Хануман улыбнулся, перетирая в пальцах крошки от пирожного.
— Ты, наверно, единственный пилот, так хорошо натренированный в цефике. Я преклоняюсь перед твоей духовной силой. Но подумай о боли, превосходящей все, что ты когда-либо испытывал. Ты действительно веришь, что, если акашики наденут на тебя шлем, пока ты будешь под действием экканы, ты сумеешь сдержаться и не думать о том, что нужно мне?
— Не знаю.
— Стало быть, ты веришь в чудеса, Данло?
Данло закрыл глаза, вспоминая, как на Таннахилле погрузился в глубину своего сознания. Это был момент полной свободы, когда он мог по собственной воле управлять светом своего разума.
— Да, — ответил он, — можно сказать, что верю.
— Данло, пожалуйста. Не вынуждай меня делать это с тобой.
— Я никогда и ни к чему не мог тебя вынудить.
— Данло…
— У тебя своя воля, у меня своя.
Сейчас воля Данло, однако, не знала, на что решиться.
Коли он не воспользуется пряжкой немедленно, другого шанса у него может и не быть.
— Уж эта твоя воля. Твоя проклятая воля.
Данло, честно говоря, не знал, сможет ли выдержать пытку, которой грозил ему Хануман, — но был полностью уверен, что не сможет ткнуть Ханумана отравленной булавкой.
Он все еще надеялся склонить Ханумана на сторону сострадания и разума — и даже в случае невозможности этого ни за что не причинил бы ему вреда. Данло не знал, поднимется ли у него рука на себя самого, но если он и на этот раз не нарушит свой обет и не кольнет себя булавкой, он окажется беспомощным перед экканой воинов-поэтов. Тогда он предаст Содружество и станет причиной гибели миллионов людей.
Агира, Агира — что делать?
Его пальцы сводило от желания сорвать пряжку, вонзить ее на полдюйма в тело и покончить с этими мучениями. Глаза Ханумана наполнились пустотой — самый подходящий момент, чтобы убить либо его, либо себя. Тут дверь распахнулась, и в комнату ворвался Ярослав Бульба с глазами, как рубиновые лазеры, а за ним — другой воин-поэт. Данло моргнуть не успел, как они накинулись на него и обмотали жгучей веревкой, как раньше Малаклипса. Ярослав ловко отколол пряжку и показал ее Хануману.
— Все как я и говорил, — сказал воин-поэт. — Отравлена найтаре или матрикасом.
— Я рад, что ты не пытался использовать ее против меня, — сказал Хануман Данло. На острие золотой булавки виднелось темное вещество, похожее на высохшие чернила. — Я знал, что так и будет — люблю твою верность ахимсе, какой бы глупой она мне ни казалась.

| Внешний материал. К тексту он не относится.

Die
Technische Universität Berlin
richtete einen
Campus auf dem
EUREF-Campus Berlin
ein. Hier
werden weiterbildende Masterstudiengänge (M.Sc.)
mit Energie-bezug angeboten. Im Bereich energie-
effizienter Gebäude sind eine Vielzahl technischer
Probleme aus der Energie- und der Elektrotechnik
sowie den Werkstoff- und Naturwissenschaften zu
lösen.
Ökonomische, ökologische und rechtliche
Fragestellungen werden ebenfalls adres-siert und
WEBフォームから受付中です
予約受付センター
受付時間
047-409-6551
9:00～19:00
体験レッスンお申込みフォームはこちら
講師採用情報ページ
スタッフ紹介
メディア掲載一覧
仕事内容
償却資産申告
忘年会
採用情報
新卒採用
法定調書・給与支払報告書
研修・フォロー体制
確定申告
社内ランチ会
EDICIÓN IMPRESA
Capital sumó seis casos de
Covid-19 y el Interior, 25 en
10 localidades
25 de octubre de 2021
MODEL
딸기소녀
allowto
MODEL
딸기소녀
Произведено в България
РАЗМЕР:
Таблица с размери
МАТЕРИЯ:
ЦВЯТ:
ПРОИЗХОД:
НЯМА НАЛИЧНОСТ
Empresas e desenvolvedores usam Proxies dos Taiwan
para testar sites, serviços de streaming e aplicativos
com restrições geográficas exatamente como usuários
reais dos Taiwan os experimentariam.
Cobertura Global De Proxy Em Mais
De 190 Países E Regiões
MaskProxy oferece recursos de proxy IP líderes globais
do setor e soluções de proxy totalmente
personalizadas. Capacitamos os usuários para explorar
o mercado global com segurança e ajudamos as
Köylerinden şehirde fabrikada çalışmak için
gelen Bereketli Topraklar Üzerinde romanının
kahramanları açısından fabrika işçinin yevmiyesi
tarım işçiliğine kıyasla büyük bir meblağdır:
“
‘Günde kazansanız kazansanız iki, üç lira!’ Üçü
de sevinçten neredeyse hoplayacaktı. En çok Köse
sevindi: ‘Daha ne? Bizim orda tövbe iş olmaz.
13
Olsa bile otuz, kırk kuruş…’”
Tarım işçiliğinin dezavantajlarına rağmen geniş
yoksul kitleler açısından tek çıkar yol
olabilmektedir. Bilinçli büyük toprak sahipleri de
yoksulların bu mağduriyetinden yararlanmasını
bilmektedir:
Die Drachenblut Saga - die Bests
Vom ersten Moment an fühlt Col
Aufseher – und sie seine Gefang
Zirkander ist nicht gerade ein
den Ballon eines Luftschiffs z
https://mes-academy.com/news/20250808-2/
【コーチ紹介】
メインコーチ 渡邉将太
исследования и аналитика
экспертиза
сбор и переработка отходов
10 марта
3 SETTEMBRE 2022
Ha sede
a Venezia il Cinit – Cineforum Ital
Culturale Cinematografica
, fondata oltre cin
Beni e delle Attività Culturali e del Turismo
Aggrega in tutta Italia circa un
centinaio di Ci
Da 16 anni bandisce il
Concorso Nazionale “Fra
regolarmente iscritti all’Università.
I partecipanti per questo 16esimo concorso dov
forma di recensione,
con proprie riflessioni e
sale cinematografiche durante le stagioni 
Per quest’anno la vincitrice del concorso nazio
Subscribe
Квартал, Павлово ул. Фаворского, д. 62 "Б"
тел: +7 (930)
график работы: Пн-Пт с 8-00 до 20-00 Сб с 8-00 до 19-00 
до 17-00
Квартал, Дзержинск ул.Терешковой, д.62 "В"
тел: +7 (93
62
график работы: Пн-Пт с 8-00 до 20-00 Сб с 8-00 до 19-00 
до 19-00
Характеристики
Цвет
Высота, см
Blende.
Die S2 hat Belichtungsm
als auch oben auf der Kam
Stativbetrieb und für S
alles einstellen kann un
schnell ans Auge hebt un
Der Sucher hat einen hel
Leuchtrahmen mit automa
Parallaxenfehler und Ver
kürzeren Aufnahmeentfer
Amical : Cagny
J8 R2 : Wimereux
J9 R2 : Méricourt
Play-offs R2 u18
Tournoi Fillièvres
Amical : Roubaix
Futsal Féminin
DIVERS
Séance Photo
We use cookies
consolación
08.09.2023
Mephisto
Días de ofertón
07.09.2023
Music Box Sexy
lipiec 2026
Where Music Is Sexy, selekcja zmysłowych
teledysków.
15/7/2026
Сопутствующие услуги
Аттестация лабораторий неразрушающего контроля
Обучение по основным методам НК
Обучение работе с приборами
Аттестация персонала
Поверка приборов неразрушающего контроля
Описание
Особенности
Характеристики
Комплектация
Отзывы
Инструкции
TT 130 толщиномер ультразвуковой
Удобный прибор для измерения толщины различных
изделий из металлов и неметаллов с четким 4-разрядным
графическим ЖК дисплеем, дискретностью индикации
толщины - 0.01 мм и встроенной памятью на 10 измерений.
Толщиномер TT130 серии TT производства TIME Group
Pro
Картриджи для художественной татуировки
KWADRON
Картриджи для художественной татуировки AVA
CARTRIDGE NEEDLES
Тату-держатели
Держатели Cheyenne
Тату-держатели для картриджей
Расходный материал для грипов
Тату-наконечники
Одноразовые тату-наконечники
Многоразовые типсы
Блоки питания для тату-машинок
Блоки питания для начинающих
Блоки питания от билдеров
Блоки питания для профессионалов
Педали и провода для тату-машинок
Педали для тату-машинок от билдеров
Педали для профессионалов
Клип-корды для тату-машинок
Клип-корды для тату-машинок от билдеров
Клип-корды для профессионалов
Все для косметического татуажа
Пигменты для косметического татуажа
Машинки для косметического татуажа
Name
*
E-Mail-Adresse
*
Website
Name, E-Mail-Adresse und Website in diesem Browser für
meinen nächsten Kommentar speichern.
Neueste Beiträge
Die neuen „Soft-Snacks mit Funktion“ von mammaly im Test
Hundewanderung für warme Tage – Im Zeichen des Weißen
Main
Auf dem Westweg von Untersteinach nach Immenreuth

Данло знал, что бороться с путами бесполезно, и все-таки напряг плечи и грудь, пока волокно сквозь шелк не врезалось ему в тело.
— Но я, признаться, не думал, что ахимса помешает тебе сделать укол себе самому, — продолжал Хануман. — Теперь ты в безопасности, правда?
Данло конвульсивно сжал кулаки, и жгучая веревка врезалась ему в запястья.
— Я люблю тебя и потому в последний раз прошу тебя о помощи, — сказал Хануман. — Пожалуйста, скажи то, что мне нужно знать.
— Ничего я тебе не скажу.
— Посмотрим. — И Хануман приказал Ярославу: — Отнесите его обратно в камеру.
Данло прекратил бесполезные движения, ранящие его тело, и сказал:
— Следуй собственной воле — это и будет закон. Вот это и есть твой гений? Твоя подлинная воля? То, для чего предназначила тебя вселенная?
Глаза Ханумана стали далекими и туманными, как галактическое облако Оури. Помолчав немного, он сказал:
— Странно, но так оно, кажется, и есть. Во вселенной существует не только красота, но и то, что ты называешь шайдой, а я — адом.
— Нет. Нет.
— Это судьба, Данло. Мы должны любить свою судьбу.
— Моя мать говорила, что в конечном счете мы сами выбираем свое будущее.
— Стало быть, ты выбрал свое. До свидания, Данло.
По знаку Ханумана воины-поэты подняли Данло на ноги.
Не желая тащить его, они тепловым стержнем расплавили волокно ниже пояса, освободив ему ноги для ходьбы.
Мне очень жаль, Хану. Очень.
Данло отыскал в себе место, где боль Ханумана входила в него ранящим белым светом, а на глазах Ханумана проступили слезы, как вода поверх голубых льдин. Воины-поэты вывели Данло за дверь и повели вниз по лестнице, навстречу его будущему.